Attempting to parse his behavior, Sanford even included dancing as one of the activities he considered to be an out-of-bounds encounter. WOW! At the very least I thought we were talking second base. Apparently these tip-toes up to the "sex line" were a dress rehearsal (actually an un-dress rehearsal) for the main event with Maria Belen Chapur, of Buenos Aires hot tamale fame. We have been spared a blow-by-blow (sorry) description of his activities in the Southern Hemisphere but it's clear that Governor Sanford pole-vaulted over the "sex line" with room to spare.


My personal favorite was his description of a trip to New York, ostensibly to end the affair with Ms. Chapur. Deciding that an email brush-off would be gauche, Governor Sanford not only went to meet his lady in Manhattan, he brought along a "spiritual advisor". This reverse Cyrano act apparently didn't go as planned. I suspect that the spiritual advisor was asked to wait in the car while Governor Hot Pants rekindled his love. Wouldn't you love to have been on that plane ride back to South Carolina?

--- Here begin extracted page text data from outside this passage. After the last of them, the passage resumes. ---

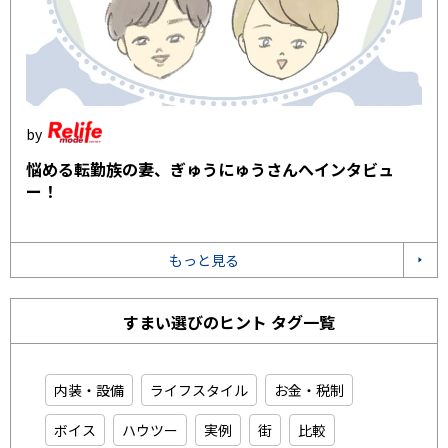
悩める転勤族の妻、ぎゅうにゅうさんへインタビュ
ー！
もっと見る
すまい選びのヒント タグ一覧
内装・設備
ライフスタイル
お金・税制
ボイス
ハウツー
実例
街
比較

Sanford has delivered a personal check (presumably not from the couple's joint account) for $3,000 to cover the cost of his recent get-away in Argentina. Apparently, when it comes to soul mates, coach class is enough to get the job done. Former Governor Elliot Spitzer, upon hearing this news, remarked that at least he never paid that much for one roll in the hay. To be fair, Spitzer was only partaking of the domestic fare. Sanford's tastes run more toward the intercontinental.


Anyway, Senators Lindsey Graham, Jim Demint and the rest of the religiously damaged Conservatives of South Carolina are praying for a reconciliation between Governor Sanford and his wife of 20 years. They are also praying that Lt. Governor Andre Bauer does not become the new governor. Even if God came from a red state, this would be a tall order. Comments like " I can die knowing I met my soul mate" would only be helpful if the Governor were talking about his wife. He wasn't. Mrs. Sanford, AKA, the dutiful wife, is sequestered on Sullivan Island in South Carolina, presumably plotting to ensure that her soon-to-be-former husband couldn't be elected secretary of the Aiken Little League Association. She has been quoted as saying she might be able to forgive her chronically wayward husband. This will presumably coincide with the freezing over of either hell or Buenos Aires.